Several big clients are carrying out less work during the Games, while many other jobs will be affected by restrictions and Olympic traffic.
Crossrail has already stopped work at Pudding Mill Lane, near the Olympic Park, and Custom House, near ExCeL, with work not due to restart at the sites until late September.
Transport for London (TfL) is halting non-essential work on its Tube and road networks for the duration of the Games - which run from 27 July to 12 August - and has no planned engineering works until mid-September. Meanwhile Network Rail has admitted that its ability to carry out major projects in the capital will be limited.
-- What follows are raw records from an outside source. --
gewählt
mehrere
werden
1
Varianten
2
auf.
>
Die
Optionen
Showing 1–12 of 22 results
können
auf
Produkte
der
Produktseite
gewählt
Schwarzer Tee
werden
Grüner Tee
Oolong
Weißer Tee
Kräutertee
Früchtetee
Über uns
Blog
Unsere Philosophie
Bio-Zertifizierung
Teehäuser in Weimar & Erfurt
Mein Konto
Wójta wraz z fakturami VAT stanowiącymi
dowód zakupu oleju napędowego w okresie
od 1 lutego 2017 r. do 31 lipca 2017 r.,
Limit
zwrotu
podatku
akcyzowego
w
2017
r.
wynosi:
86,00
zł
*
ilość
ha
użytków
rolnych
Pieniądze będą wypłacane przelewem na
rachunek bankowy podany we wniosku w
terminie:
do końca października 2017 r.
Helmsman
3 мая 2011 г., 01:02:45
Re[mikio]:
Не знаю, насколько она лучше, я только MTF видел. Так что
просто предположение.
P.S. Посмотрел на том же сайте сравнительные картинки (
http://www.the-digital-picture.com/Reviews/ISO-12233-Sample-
One freelance Tube worker claimed thousands of people would be without work during the Games. “People come and go with the work,” the source told NCE. “Now there’ll be no work for two months. There have been attempts to find work for them but many of these people specialise in work on the Tube - they have nowhere to go.”
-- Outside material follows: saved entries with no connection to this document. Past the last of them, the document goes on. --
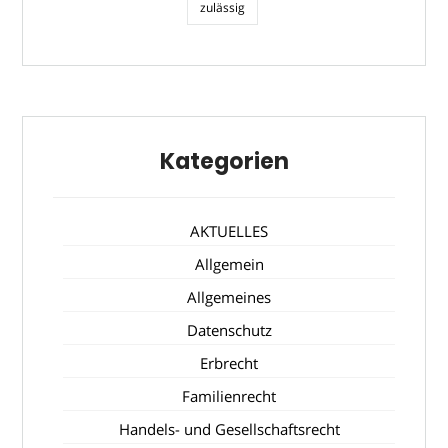
zulässig
Kategorien
AKTUELLES
Allgemein
Allgemeines
Datenschutz
Erbrecht
Familienrecht
Handels- und Gesellschaftsrecht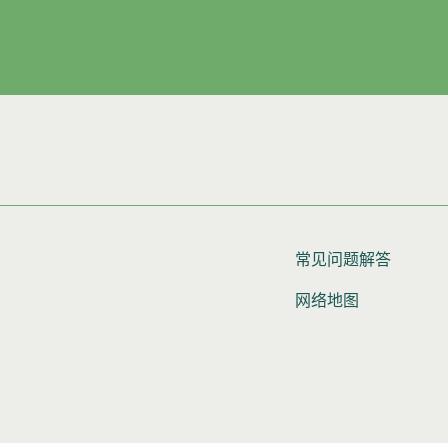
常见问题解答
网络地图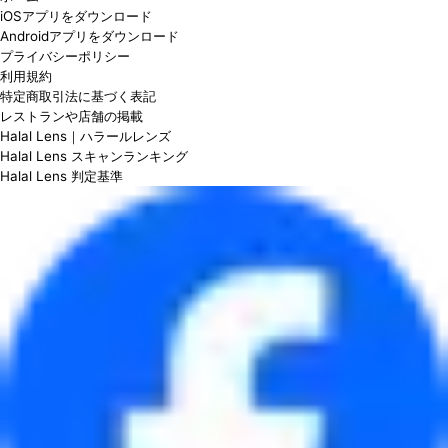
iOSアプリをダウンロード
Androidアプリをダウンロード
プライバシーポリシー
利用規約
特定商取引法に基づく表記
レストランや店舗の掲載
Halal Lens｜ハラールレンズ
Halal Lens スキャンランキング
Halal Lens 判定基準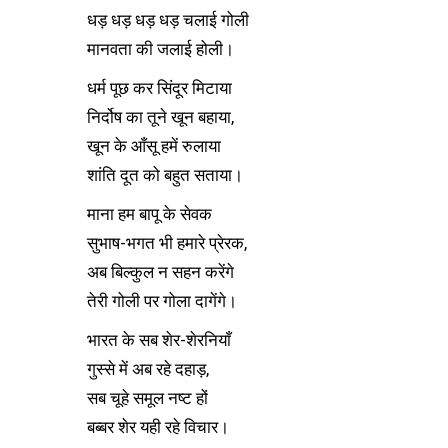
धड़ धड़ धड़ धड़ चलाई गोली
मानवता की जलाई होली।
धर्म पूछ कर सिंदूर मिटाया
निर्दोष का तूने खून बहाया,
खून के आँसू हमें रुलाया
शांति दूत को बहुत सताया।
माना हम बापू के सेवक
सुभाष-भगत भी हमारे प्रेरक,
अब बिल्कुल न सहन करेंगे
तेरी गोली पर गोला दागेंगे।
भारत के सब शेर-शेरनियाँ
गुस्से में अब रहे दहाड़,
सब चूहे समूल नष्ट हों
बब्बर शेर यही रहे विचार।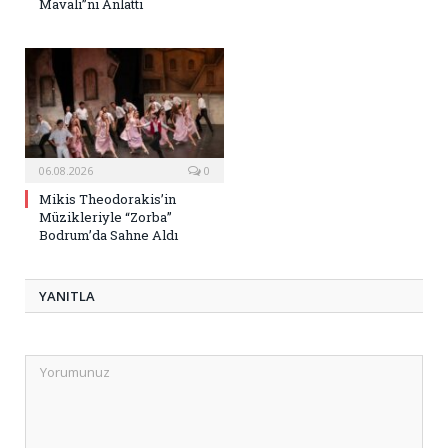
Mavalı”nı Anlattı
06.08.2026
0
Mikis Theodorakis’in
Müzikleriyle “Zorba”
Bodrum’da Sahne Aldı
YANITLA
NCE understands that many other jobs in central London are winding down during the Olympics, while some that would naturally be ramping up are staying flat.
Thames Water said almost a third of its work would be affected by a streetworks embargo.
Civil Engineering Contractors Association director of external affairs Alasdair Reisner, said: “[The Olympics] presents a major challenge in central London and some sites will cope better than others. But there are few projects on site now that were bid on before the Games was won in 2005. We knew this was coming.
“People are taking a pragmatic view. There is no point trying to fight the tide. Things will be very quiet on some sites.”
TfL insisted the suspension of works had been well communicated to its contractors. Chief operating officer for surface transport Garret Emmerson said: “Although we are
suspending non-essential works on the Tube and road network for the duration of the Games, our contractors are benefiting from a huge range of works essential to their efficient
operation,” he added.
“For example, the major physical preparatory works on the Olympic Route Network will involve around 2,000 people, including over half the country’s road marking teams,” he said.
A Network Rail spokesman said thousands of extra trains at the start and end of its timetable would “severely limit” time available for overnight engineering work. A Crossrail statement said the project would continue during the Games, but added: “We recognise that there will need to be some constraints on our operations while the Games are in progress.”